§ Exercises to complete
a – Answer these questions from the commentary on the Lalbaugcha Raja immersion, one line each, marked (i), (ii), (iii):
(i) How long was the immersion delayed?
(ii) Where was the immersion point?
(iii) Whose posters did visitors report in the pandal?
b – State whether each statement agrees with the commentary on the Lalbaugcha Raja immersion. Answer yes or no and quote the words from the commentary that settle it.
(i) The immersion was delayed by less than ten hours.
(ii) Visitors described the pandal as air-conditioned.
(iii) Festival sponsorship began only after economic liberalisation in 1991.
c – Extend the commentary on the Lalbaugcha Raja immersion beyond its final paragraph.

§ Document segment
= = = = =
The story of the disrupted and delayed immersion of Mumbai’s famous Ganpati idol, Lalbaugcha Raja, over the weekend, has by now turned into something of a modern folklore.
The delay of more than 13 hours on Saturday-Sunday has been attributed to a number of issues—some said there were technical snags, others justified that the high tide did not allow the idol to be transferred from the trolley on which it was taken for the visarjan to the raft that would finally immerse it, and a growing section of devotees pointed to another aspect altogether.
Bappa’s darshan, they pointed out, was determined by class. The average devotee stood in queues for hours on end and was then shoved or pushed even before she/he could take the darshan. The rich and the famous were, unsurprisingly, given due respect and time at the feet of the idol.
Videos were circulated showing the difference. Then, on the visarjan day, the people who did it traditionally were apparently ignored to allow the Ambani scion to do the honours and accompany Bappa on his long journey to the immersion point at Chowpatty.
Here, the story goes that the traditional people, like the fisherfolk, and their ways of visarjan were again sidelined in favour of modern methods by the omnipresent corporate. Those who visited spoke of how the pandal was air-conditioned and replete with posters of Jio. The narrative pointed to the fact that Bappa was displeased with being hijacked by deep pockets, so to say, and divine energy somehow ensured that the will and presence of the common folk ultimately prevailed.
Well, the corporatisation of urban space, essential services, and festivals is hardly new. It has been with us for years now but is visibly enlarging its scope and hold over the city’s space and services. Neighbourhood celebrations acquired the increasing patina of sponsorships as the economy boomed; celebrations that were largely family or community-driven, like the Ganeshotsav, Dahi Handi, and Navratri, turned into full-scale advertising and promotional venues for small and big donors. It happened pre-1991 too, but economic liberalisation, in its wake, saw the re-emergence of the corporate as a major player in urban affairs. This appears to have enlarged its scope.
= = = = =
§ Material provided
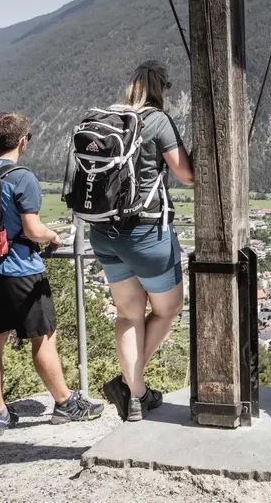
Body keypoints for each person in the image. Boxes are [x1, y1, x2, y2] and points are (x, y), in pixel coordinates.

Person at [0, 113, 104, 438]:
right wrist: (54, 237)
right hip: (22, 271)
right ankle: (64, 403)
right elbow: (32, 229)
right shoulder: (22, 177)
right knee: (43, 337)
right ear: (23, 141)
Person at [90, 61, 193, 422]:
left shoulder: (109, 119)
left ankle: (137, 397)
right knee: (168, 308)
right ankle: (126, 384)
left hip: (103, 233)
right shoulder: (156, 120)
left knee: (128, 313)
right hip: (145, 232)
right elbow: (186, 174)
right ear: (162, 88)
= = = = =
§ Per-task outputs
a –
(i) More than 13 hours.
(ii) Chowpatty.
(iii) Jio.

b –
(i) No: "The delay of more than 13 hours on Saturday-Sunday"
(ii) Yes: "Those who visited spoke of how the pandal was air-conditioned"
(iii) No: "It happened pre-1991 too"

c –
What has changed in the past decade is the nature of sponsorships—from the small and medium players in the capital world to mega corporations bank-rolling the big mandals and their idols. In a city where names of metro stations are branded with the name of a paying corporation, as seen in the old and new metro lines, public festivals would be fair game. In fact, to go back into Mumbai’s history, the very creation of the city in the colonial era and its consolidation as India’s commercial capital had a rather large footprint of the industry and private capital.
In the wake of independence, the Bombay Plan drawn up by the major corporates, including the Tatas, is well-known. Post-liberalisation, the Vision Mumbai document that sought to turn the city into a financial hub was essentially the work of corporates, under the aegis of their organisation ‘Bombay First’, outsourced to the international consulting firm McKinsey and Company. The agitations then—justifiably so—were about the exclusion of people’s ideas and needs, as the plan envisioned Bombay as a gleaming city of finance and entertainment.
It is not the mere presence of corporates but, as internationally reputed urbanist Dr Saskia Sassen pointed out about a decade ago about global cities, their nature and scale that’s worrying. Writing about London and New York, among other cities, Dr Sassen observed about global capital buying up large tracts of land, housing and other services: “This proliferating urban gigantism has been strengthened and enabled by the privatizations and deregulations that took off in the 1990s across much of the world…The overall effect has been a reduction in public buildings, and an escalation in large, corporate private ownership. The result is a thinning in the texture and scale of spaces previously accessible to the public. Where before there was a government office building handling the regulations and oversight of this or that public economic sector, or addressing the complaints from the local neighbourhood, now there might be a corporate headquarters, a luxury apartment building or a guarded mall.”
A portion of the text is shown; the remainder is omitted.